J'appréhendais le petit périple avec J., n'était ce pas trop ? Les arrêts ici et là, dire bonjour et bien vite au revoir, à quoi ça pouvait rimer. ça a sonné comme nous deux, main dans la main, tour à tour pilote et copilote "tu as compris où tu devais aller ? Je ne sais pas, je n'écoute que toi, que ce que tu me dis". Rien que pour ces mots là, je préfère être celle qui indique la route. Et puis ça me permet de regarder le paysage.
A Majorque j'écarquille grands les yeux, prête à prendre le moindre petit détail qui me fera dire que je ne suis pas trop chez moi, et que ça fait du bien. Alors il y a des routes en lacets, et des maisons isolées, avec des oliveraies, des moutons, beaucoup de poussières. On traverse parfois un village, ça sonne presque western, ville fantôme avec tous ces volets fermés. On arrive enfin à notre nid pour ces quelques jours, comme des enfants de luxe, on se jette sur le balcon "on voit la mer ?" Oui en dessous, des arbres, on la voit la mer, un petit bout de mer mais quand même. Tous les petits déjeuners gargantuesques seront pris dans une salle immense, avec des mômes qui courent partout, il n'y a que des familles ici. Une fois ça de fait, la journée commence au rythme des vacances : paresser, bouquiner, écrire, se balader. Un jour, on visite un château, je regarde au loin et m'étonne de ces arbres que je vois si distinctement sur les montagnes. "tu crois que ce sont des arbres géants ?" Un autre jour, on a bien étudié la carte, on veut découvrir des petites criques en courant. D'abord, on se perd, on rencontre sur le chemin un caddie oublié au milieu de nulle part, et de l'autre côté de la falaise, je vois une grosse chèvre. Un bouquetin, qu'on me dit. Cela n'empêche, le chemin qu'on emprunte sent le miel, pour de vrai, pendant quasiment deux heures, je sens l'odeur du miel et le soleil est juste à point, on rencontre un unique cycliste. Nous sommes presque seuls au monde. Le dernier soir, j'ai envie d'une glace, et on a oublié que la saison n'était pas si haute que ça. Heureusement tout au bout de la rue, un glacier nous a presque attendu avant de fermer sa boutique. J. insiste pour qu'on aille finir notre glace au bord de la mer. Je bougonne un peu, il fait nuit, il insiste, car oui c'est ça les vacances.

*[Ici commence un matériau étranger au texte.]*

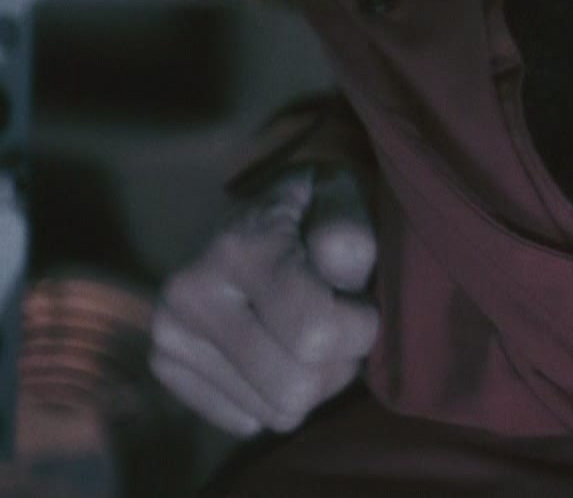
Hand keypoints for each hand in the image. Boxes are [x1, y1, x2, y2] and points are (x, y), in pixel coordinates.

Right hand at [150, 166, 379, 435]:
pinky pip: (248, 420)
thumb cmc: (315, 208)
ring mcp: (169, 335)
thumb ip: (349, 228)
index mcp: (238, 250)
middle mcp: (189, 297)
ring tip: (308, 333)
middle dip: (338, 363)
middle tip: (339, 323)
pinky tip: (277, 350)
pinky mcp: (165, 366)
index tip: (362, 302)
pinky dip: (275, 395)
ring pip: (276, 413)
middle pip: (295, 388)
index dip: (361, 328)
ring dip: (312, 382)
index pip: (316, 334)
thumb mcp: (343, 197)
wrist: (249, 211)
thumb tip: (337, 261)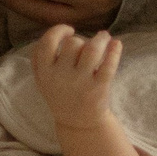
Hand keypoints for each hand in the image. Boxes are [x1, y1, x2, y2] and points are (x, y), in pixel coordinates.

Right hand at [31, 23, 123, 137]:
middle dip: (82, 40)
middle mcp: (61, 77)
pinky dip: (115, 51)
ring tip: (104, 37)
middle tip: (87, 46)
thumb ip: (39, 58)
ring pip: (92, 49)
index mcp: (45, 73)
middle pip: (73, 43)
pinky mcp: (99, 88)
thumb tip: (56, 32)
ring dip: (101, 39)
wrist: (79, 124)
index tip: (69, 31)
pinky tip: (117, 44)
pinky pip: (109, 64)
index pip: (47, 43)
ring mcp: (81, 83)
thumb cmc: (61, 94)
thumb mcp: (42, 80)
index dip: (58, 30)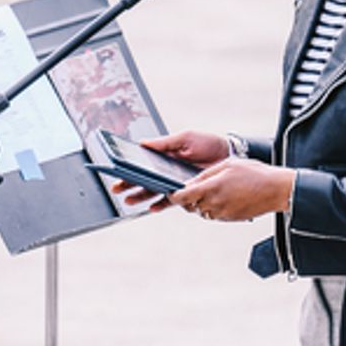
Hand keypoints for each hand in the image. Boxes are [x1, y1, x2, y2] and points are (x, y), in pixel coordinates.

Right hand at [112, 130, 230, 207]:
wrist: (229, 154)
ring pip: (154, 191)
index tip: (116, 170)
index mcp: (164, 156)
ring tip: (129, 200)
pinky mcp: (186, 192)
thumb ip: (164, 143)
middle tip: (116, 188)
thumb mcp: (185, 138)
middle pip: (144, 179)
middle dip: (129, 184)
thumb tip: (143, 143)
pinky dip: (161, 204)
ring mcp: (175, 182)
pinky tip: (152, 207)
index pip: (142, 163)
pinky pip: (171, 200)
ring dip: (141, 196)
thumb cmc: (208, 143)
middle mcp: (167, 171)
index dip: (129, 167)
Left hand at [171, 158, 294, 222]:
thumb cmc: (255, 174)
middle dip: (187, 198)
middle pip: (189, 206)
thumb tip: (189, 184)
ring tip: (213, 190)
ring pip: (201, 211)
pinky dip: (213, 206)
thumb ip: (205, 175)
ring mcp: (222, 213)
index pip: (181, 197)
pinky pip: (214, 214)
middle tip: (191, 189)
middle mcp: (214, 204)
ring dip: (201, 203)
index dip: (173, 195)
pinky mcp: (229, 218)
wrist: (276, 190)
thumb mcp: (227, 165)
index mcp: (211, 188)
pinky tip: (224, 196)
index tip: (171, 191)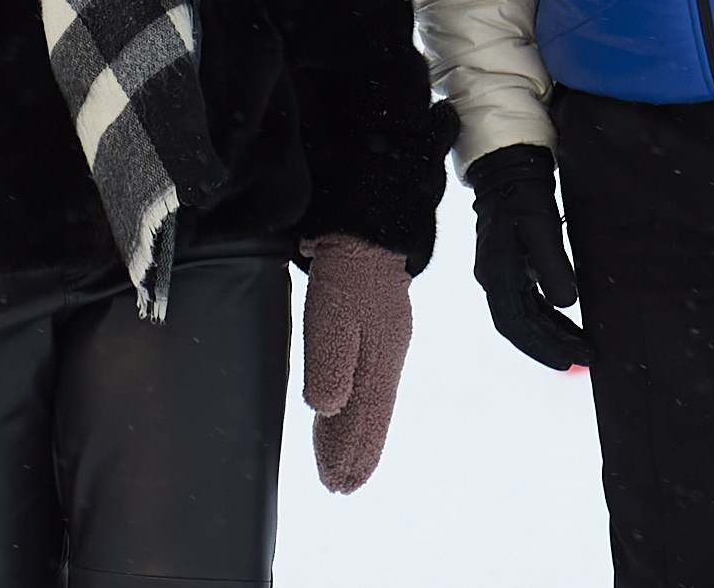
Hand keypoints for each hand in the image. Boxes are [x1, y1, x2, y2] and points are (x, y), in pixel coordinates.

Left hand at [302, 235, 413, 492]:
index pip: (365, 420)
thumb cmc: (348, 271)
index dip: (351, 454)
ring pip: (370, 401)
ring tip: (341, 462)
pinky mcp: (375, 329)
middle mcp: (387, 359)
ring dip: (355, 434)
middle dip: (355, 452)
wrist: (368, 227)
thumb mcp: (332, 314)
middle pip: (371, 417)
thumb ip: (330, 362)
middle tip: (339, 486)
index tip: (338, 485)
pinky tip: (345, 411)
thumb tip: (326, 409)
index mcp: (379, 362)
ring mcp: (384, 343)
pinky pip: (367, 382)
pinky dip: (354, 406)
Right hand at [465, 144, 590, 369]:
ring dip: (551, 334)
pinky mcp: (511, 267)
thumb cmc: (523, 195)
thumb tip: (567, 303)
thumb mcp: (541, 227)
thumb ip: (553, 266)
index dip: (541, 346)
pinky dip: (548, 317)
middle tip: (584, 357)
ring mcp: (501, 273)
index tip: (569, 359)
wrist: (509, 170)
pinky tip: (567, 324)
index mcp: (496, 272)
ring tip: (581, 346)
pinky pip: (529, 302)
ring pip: (525, 316)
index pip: (515, 323)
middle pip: (520, 326)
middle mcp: (494, 278)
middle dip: (550, 345)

Puis nous ne rentrerons pas ensemble à Paris avec J. Moi le samedi, lui le dimanche. "pourquoi tu ne rentres pas en même temps que lui ?","pourquoi vous n'essayez pas d'être plus fusionnels ?". De nouveau je grince et je m'agace. Je voudrais sourire et dire c'est notre vie, c'est comme ça. Mais non je m'emporte, je me justifie, je m'insurge. Pourquoi devrait-on faire comme tout le monde si on peut faire comme ça nous convient ?
Après ça, il faut que je compose avec moi, avec la difficulté de ne rien supporter, et de me rendre compte que c'est ma personne que je ne supporte pas. C'est comme si tout venait se cogner à moi, les objets, les meubles, le regard des gens, et même mon propre corps. Il y a des douleurs que je ne sais plus à qui confier. A qui puis-je dire que mon frère me manque ? Et y a-t-il besoin de le dire ?
On m'a dit qu'il fallait que je me fasse un plan de carrière. Je n'ai pas compris. ça m'a de nouveau piqué. Mais depuis deux jours, je dors la nuit, d'un sommeil très lourd et engourdissant. Le matin, je l'entends à peine se lever et je me réveille juste assez pour sentir ses lèvres sur moi qui me disent bonne journée.